Problem 1 - Echo the passage on Tahrunessa Ahmed Abdullah, everything from "Pakistan era" down to "Health in 1962.", word for word.
Problem 2 - Proceed with the biography of Tahrunessa Ahmed Abdullah, picking up right after its last sentence.

Tahrunessa Ahmed Abdullah (born 21 April 1937) is a Bangladeshi writer and activist. She is notable for her researches and contribution to an uplift in the lives of women in rural Bangladesh through her various levels of involvement with Bangladesh Academy for Rural Development. In 1978, she became the first Bangladeshi to receive the Ramon Magsaysay Award in the community leadership category.

Early life and education

Abdullah was born on 21 April 1937 in the village of Ghoragachha of Jessore District. Her father Rafiuddin Ahmed was a lawyer. After completing primary education from Calcutta, Ahmed moved to Dhaka with her family. There she attended Kamrunnesa Government Girls High School and afterwards received a Bachelor of Arts from Eden Girls' College, University of Dhaka, in 1958. She then attended the College of Social Welfare and Research Center (also affiliated with Dhaka University and now an institute called the Institute of Social Welfare and Research), receiving her Master of Arts in the school's first graduating class in 1960. In 1966, Ahmed went to the United States to study at Michigan State University, from which she received a Master of Science in agriculture extension education in 1968. Her thesis was entitled, The Place of Evaluation in Comilla Women's Program. This graduate year was underwritten by the Ford Foundation.

Career

Pakistan era
Ahmed's first position after graduation was as Executive Officer of the East Pakistan Council for Child Welfare in Dacca. She organised the Crippled Children's Center which is still in operation. At that time she also wrote the first of the numerous articles she has published on social problems, "School Social Work and Its Scope in East Pakistan." From mid-1961 to 1963 she was District Health Education Officer for the Bureau of Health Education. In pursuit of this interest, she attended, under a US International Cooperation Administration (now Agency for International Development) grant, the American University in Beirut, receiving a Diploma, with Distinction, in Public Health in 1962.

Data block -
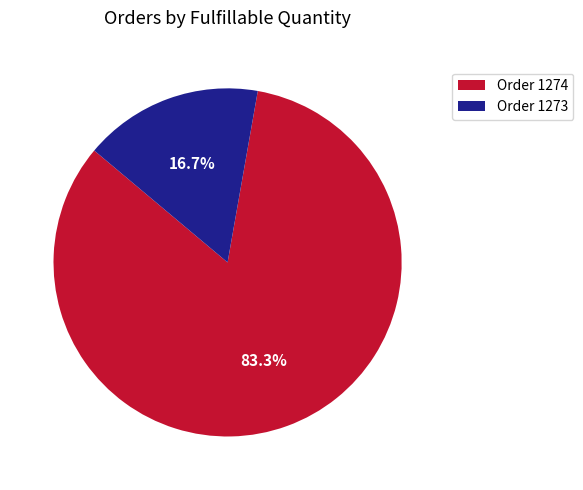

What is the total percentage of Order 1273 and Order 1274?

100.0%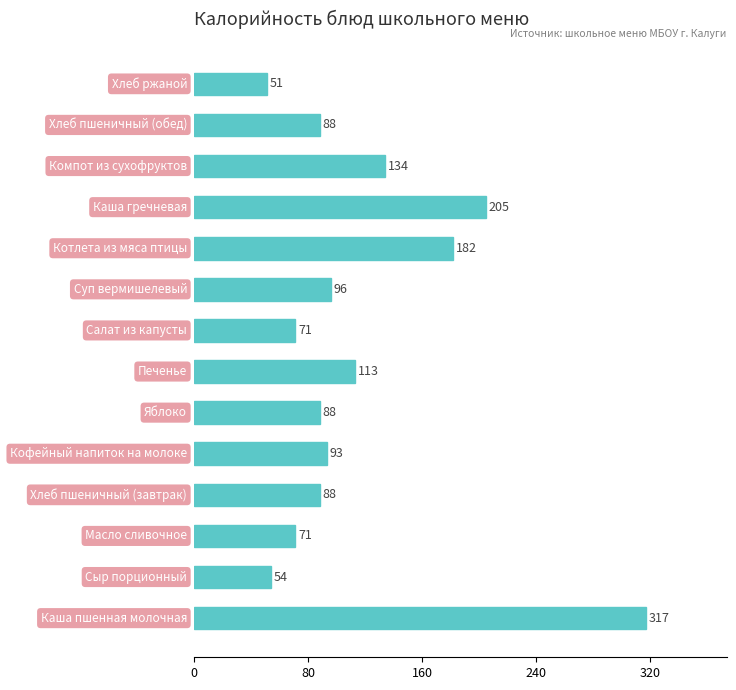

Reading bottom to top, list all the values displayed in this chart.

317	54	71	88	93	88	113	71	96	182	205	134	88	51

Expected output 1 -
Pakistan era
Ahmed's first position after graduation was as Executive Officer of the East Pakistan Council for Child Welfare in Dacca. She organised the Crippled Children's Center which is still in operation. At that time she also wrote the first of the numerous articles she has published on social problems, "School Social Work and Its Scope in East Pakistan." From mid-1961 to 1963 she was District Health Education Officer for the Bureau of Health Education. In pursuit of this interest, she attended, under a US International Cooperation Administration (now Agency for International Development) grant, the American University in Beirut, receiving a Diploma, with Distinction, in Public Health in 1962.

Expected output 2 -
In 1963 Ahmed joined then Pakistan Academy for Rural Development in Comilla as instructor in charge of the recently instituted Women's Program and in that capacity headed the Academy's Women's Education and Home Development Program. The Women's Education and Home Development Program was begun at Comilla Academy in 1962. During her nine years at Comilla, she was responsible for the organisation of village level training programs for women that included adult literacy; health education, sanitation, and nutrition; agricultural extension; creation of cooperatives to promote cottage crafts and other income generating activities. She also developed training courses for government officials on women's problems and health needs in rural East Pakistan (now Bangladesh) and coordinated the overall Comilla Academy training program. For two years she was also in charge of the publication section and for one year served as vice-chairman of the Comilla Khadi Association.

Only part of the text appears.